Il se serait rendu sur les terrains de conflits les plus chauds, comme la bande de Gaza, la Syrie, l’Irak, où il affirmait même avoir observé et photographié la bataille de Mossoul. Sur Instagram, son profil cumulait plus de 120 000 abonnés incluant, notamment, des photographes très connus et le compte officiel des Nations unies. Le compte a désormais été supprimé.
L’arnaque du siècle
L’histoire de ce #photographe_arnaqueur est totalement surréaliste. Le pot aux roses a été raconté en détail par la BBC Brazil dans une enquête en portugais publiée vendredi 1er septembre. Le média australien SBS l’a relayé en anglais.
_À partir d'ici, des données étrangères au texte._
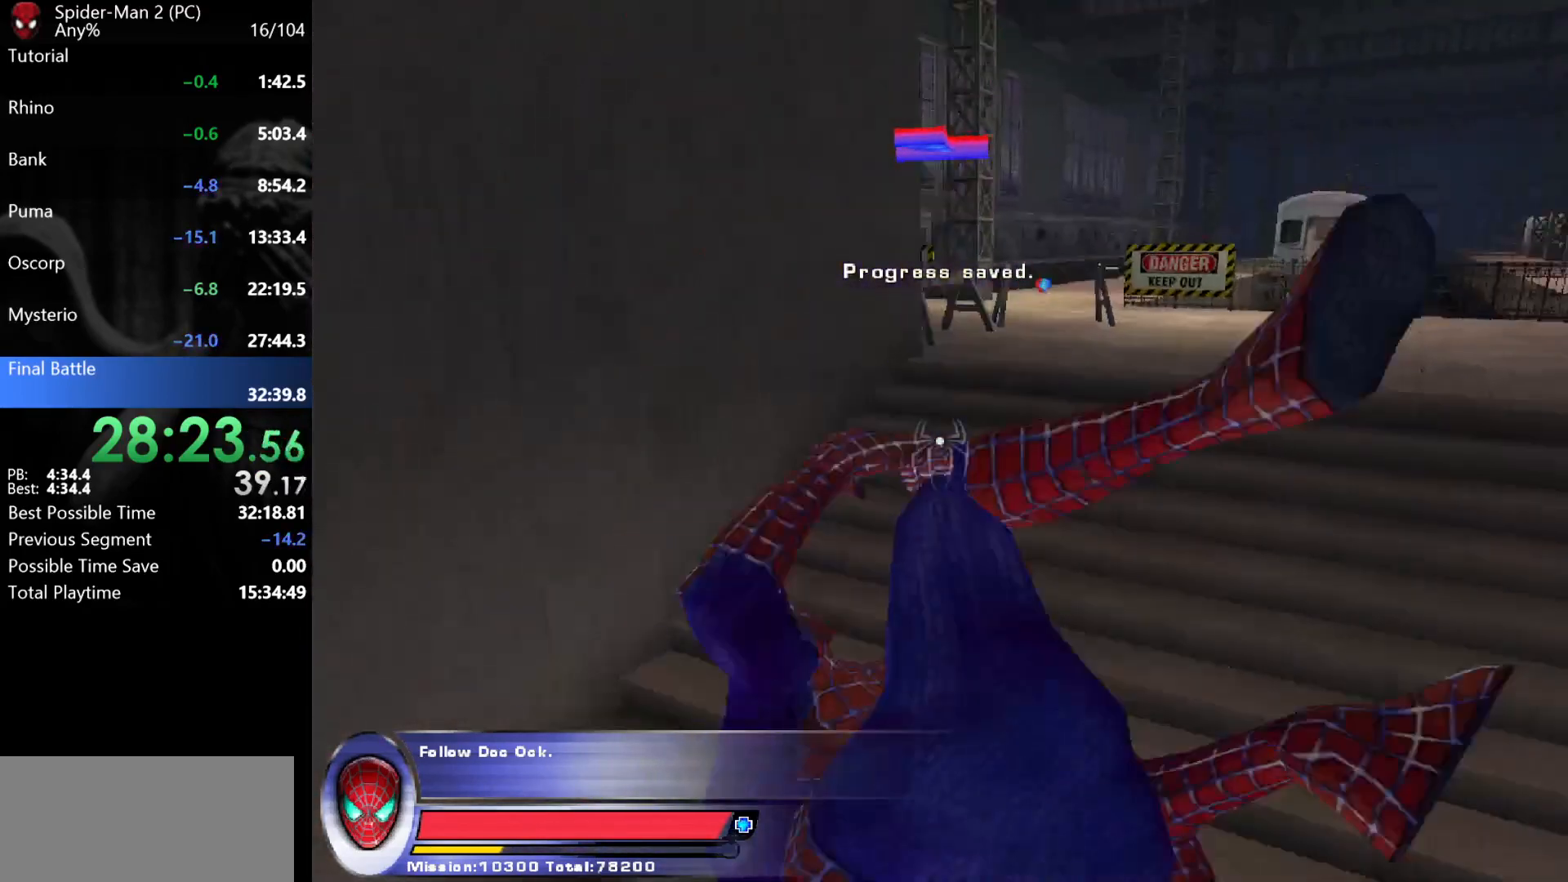
{"keys": ["a", "w"], "mouse": ["right"], "events": [[183, "d", "up"], [417, "a", "down"], [500, "mouse_right", "down"]]}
Ils expliquent que l’homme vendait des images d’autres photographes, en utilisant un renversement horizontal et en les photoshopant afin que les médias ne se rendent pas compte de la supercherie. Il donnait aussi des interviews dans le monde entier en expliquant son histoire : Eduardo Martins, passionné de surf et photographe de guerre par vocation, aurait eu une leucémie à l’âge de 25 ans, à laquelle il aurait survécu par miracle.
Tout ceci est évidemment faux. Selon la BBC, la personne sur l’image ci-dessus se nomme Max Hepworth-Povey, un professeur de surf pour Ticket to Ride et un collaborateur du magazine Wavelenght Surf Mag. Dans une interview avec BBC Brazil, datant du 4 septembre, il explique qu’il était « en train de se relaxer, en buvant du vin, lorsqu’un ami de Walenght magazine m’a appelé en me disant que quelqu’un me volait mon identité pour une sorte de blague sur Internet ».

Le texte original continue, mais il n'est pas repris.